A encíclica papal Fratelli Tutti constitui um dos mais interessantes exercícios de doutrina social da Igreja e um dos documentos mais corajosos da Santa Sé.
A menção às consequências negativas da exploração capitalista, aos sofismas populistas que hoje em dia passam por "alternativas políticas", não são novidade no discurso do papa e são advertências que os cristãos devem ouvir e receber.
O papa recorda-nos das nossas velhas tradições jurídicas e afasta-nos para longe do individualismo liberal, que considera a propriedade privada como base da nossa civilização, trazendo-nos de volta aos princípios basilares herdados de Roma e Jerusalém:
"Nesta linha, lembro que «a tradição cristã nunca reconheceu como absoluto ou intocável o direito à propriedade privada, e salientou a função social de qualquer forma de propriedade privada».[95] O princípio do uso comum dos bens criados para todos é o «primeiro princípio de toda a ordem ético-social»."

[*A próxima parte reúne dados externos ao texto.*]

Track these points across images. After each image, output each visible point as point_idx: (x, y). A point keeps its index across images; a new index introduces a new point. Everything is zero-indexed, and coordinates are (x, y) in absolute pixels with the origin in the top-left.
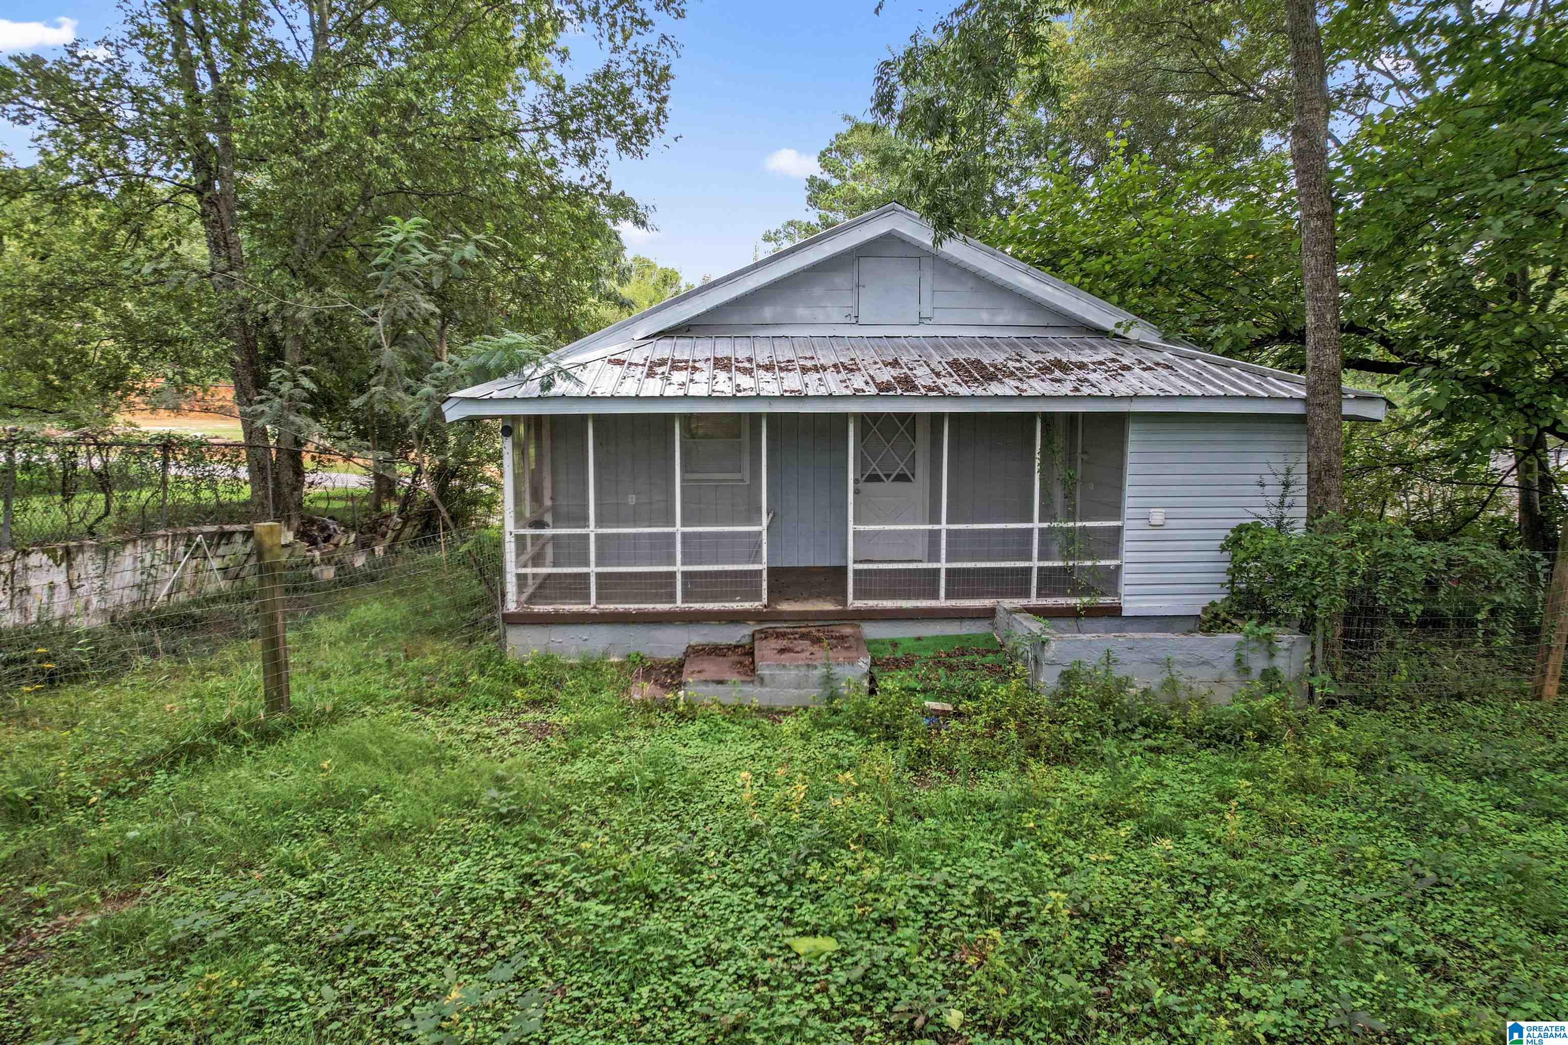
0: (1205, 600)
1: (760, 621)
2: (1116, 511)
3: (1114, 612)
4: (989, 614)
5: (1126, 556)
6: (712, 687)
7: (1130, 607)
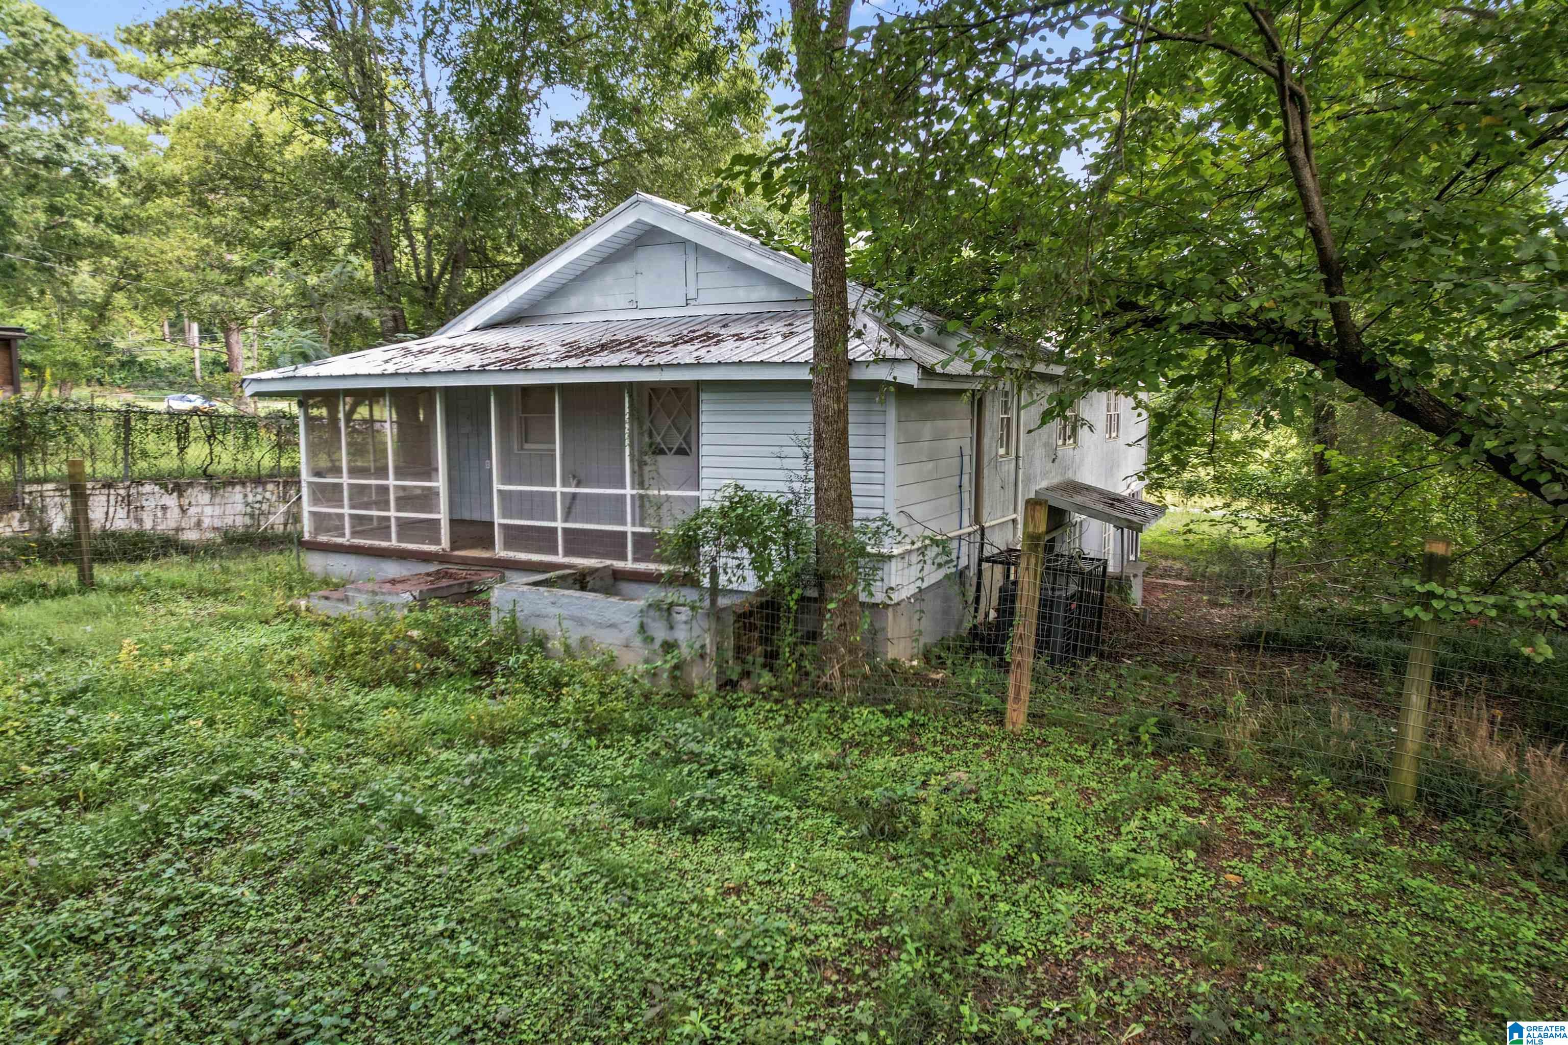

O documento leva-nos a reflexões importantes, como a que cada país deve chegar ao seu modelo de desenvolvimento e que não deve haver apenas um modelo, o modelo anglo-saxónico de capitalismo liberal ou o modelo germânico de socialismo de estado, a prevalecer:
"Alguns países economicamente bem-sucedidos são apresentados como modelos culturais para os países pouco desenvolvidos, em vez de procurar que cada um cresça com o seu estilo peculiar, desenvolvendo as suas capacidades de inovar a partir dos valores da sua própria cultura."
No capítulo da defesa dos refugiados e dos desprotegidos, recordou-nos o Papa do dever de cada um no auxílio ao Próximo e no debelar dos grandes sofrimentos causados pelas guerras e pelas fomes, mas o Papa foi mais longe que qualquer comunicado oficial ao recordar o mal do tráfico humano perpetrado por muitas das ONG que se dizem humanitárias:
"Traficantes sem escrúpulos, frequentemente ligados a cartéis da droga e das armas, exploram a fragilidade dos imigrantes, que, ao longo do seu percurso, muitas vezes encontram a violência, o tráfico de seres humanos, o abuso psicológico e mesmo físico e tribulações indescritíveis»."
Não é todos os dias que vemos reconhecida, em público, a existência destas organizações envolvidas no tráfico de migrantes.
Outro ponto interessantíssimo e vanguardista é o reconhecimento da presença dos lobbies de Silicon Valley no controlo da informação:
"Não se pode ignorar que «há interesses económicos gigantescos que operam no mundo digital, capazes de realizar formas de controle que são tão subtis quanto invasivas, criando mecanismos de manipulação das consciências e do processo democrático."
E se muitos acreditam que o Papa promove uma agenda de autodestruição, deixo aqui outras citações:
"Não se trata daquele falso universalismo de quem precisa de viajar constantemente, porque não suporta nem ama o próprio povo. Quem olha para a sua gente com desprezo, estabelece na própria sociedade categorias de primeira e segunda classe, de pessoas com mais ou menos dignidade e direitos."
"Também não estou a propor um universalismo autoritário e abstrato, ditado ou planificado por alguns e apresentado como um presumível ideal para homogeneizar, dominar e saquear. "
Muitas outras coisas podiam ser ditas deste documento, um documento que combate as mentiras do liberalismo, do progresso imparável, do domínio da tecnologia sobre o homem e assume as verdades cristãs da Piedade e do Amor sobre todas as coisas.
Para mim, que o li, aconselho aos que não o leram, que o façam com olhos de ler, não com olhos de criticar. É difícil, tal a poluição literária que nos invade, mas é um exercício possível a mentes honestas.